--- RECORDS Enclosed Below ---

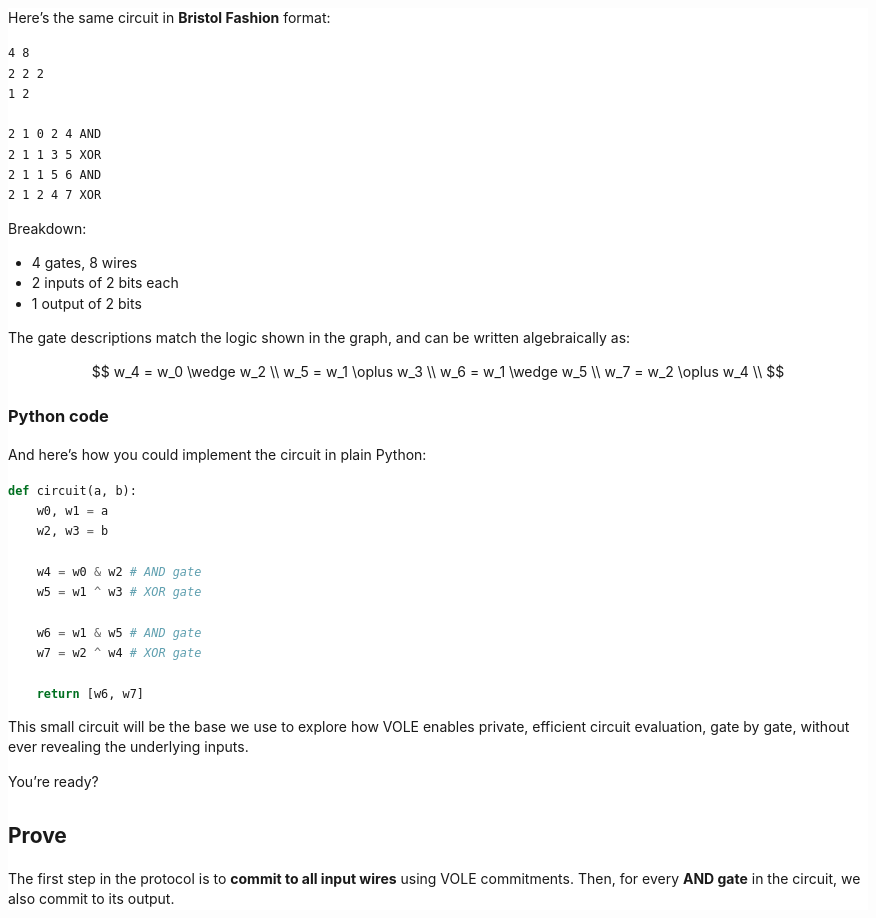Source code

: Here’s the same circuit in **Bristol Fashion** format:

```
4 8
2 2 2
1 2

2 1 0 2 4 AND
2 1 1 3 5 XOR
2 1 1 5 6 AND
2 1 2 4 7 XOR
```

Breakdown:

- 4 gates, 8 wires
- 2 inputs of 2 bits each
- 1 output of 2 bits

The gate descriptions match the logic shown in the graph, and can be written algebraically as:

$$
w_4 = w_0 \wedge w_2 \\
w_5 = w_1 \oplus w_3 \\
w_6 = w_1 \wedge w_5 \\
w_7 = w_2 \oplus w_4 \\
$$

### Python code

And here’s how you could implement the circuit in plain Python:

```python
def circuit(a, b):
	w0, w1 = a
	w2, w3 = b

	w4 = w0 & w2 # AND gate
	w5 = w1 ^ w3 # XOR gate

	w6 = w1 & w5 # AND gate
	w7 = w2 ^ w4 # XOR gate

	return [w6, w7]
```

This small circuit will be the base we use to explore how VOLE enables private, efficient circuit evaluation, gate by gate, without ever revealing the underlying inputs.

You’re ready?

## Prove

The first step in the protocol is to **commit to all input wires** using VOLE commitments. Then, for every **AND gate** in the circuit, we also commit to its output.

--- End of Enclosed RECORDS ---

### PROMPT
A verbatim copy of the data, with all pictures omitted, is the required output.

### TASK ANSWER
Source code

: Here’s the same circuit in **Bristol Fashion** format:

```
4 8
2 2 2
1 2

2 1 0 2 4 AND
2 1 1 3 5 XOR
2 1 1 5 6 AND
2 1 2 4 7 XOR
```

Breakdown:

- 4 gates, 8 wires
- 2 inputs of 2 bits each
- 1 output of 2 bits

The gate descriptions match the logic shown in the graph, and can be written algebraically as:

$$
w_4 = w_0 \wedge w_2 \\
w_5 = w_1 \oplus w_3 \\
w_6 = w_1 \wedge w_5 \\
w_7 = w_2 \oplus w_4 \\
$$

### Python code

And here’s how you could implement the circuit in plain Python:

```python
def circuit(a, b):
	w0, w1 = a
	w2, w3 = b

	w4 = w0 & w2 # AND gate
	w5 = w1 ^ w3 # XOR gate

	w6 = w1 & w5 # AND gate
	w7 = w2 ^ w4 # XOR gate

	return [w6, w7]
```

This small circuit will be the base we use to explore how VOLE enables private, efficient circuit evaluation, gate by gate, without ever revealing the underlying inputs.

You’re ready?

## Prove

The first step in the protocol is to **commit to all input wires** using VOLE commitments. Then, for every **AND gate** in the circuit, we also commit to its output.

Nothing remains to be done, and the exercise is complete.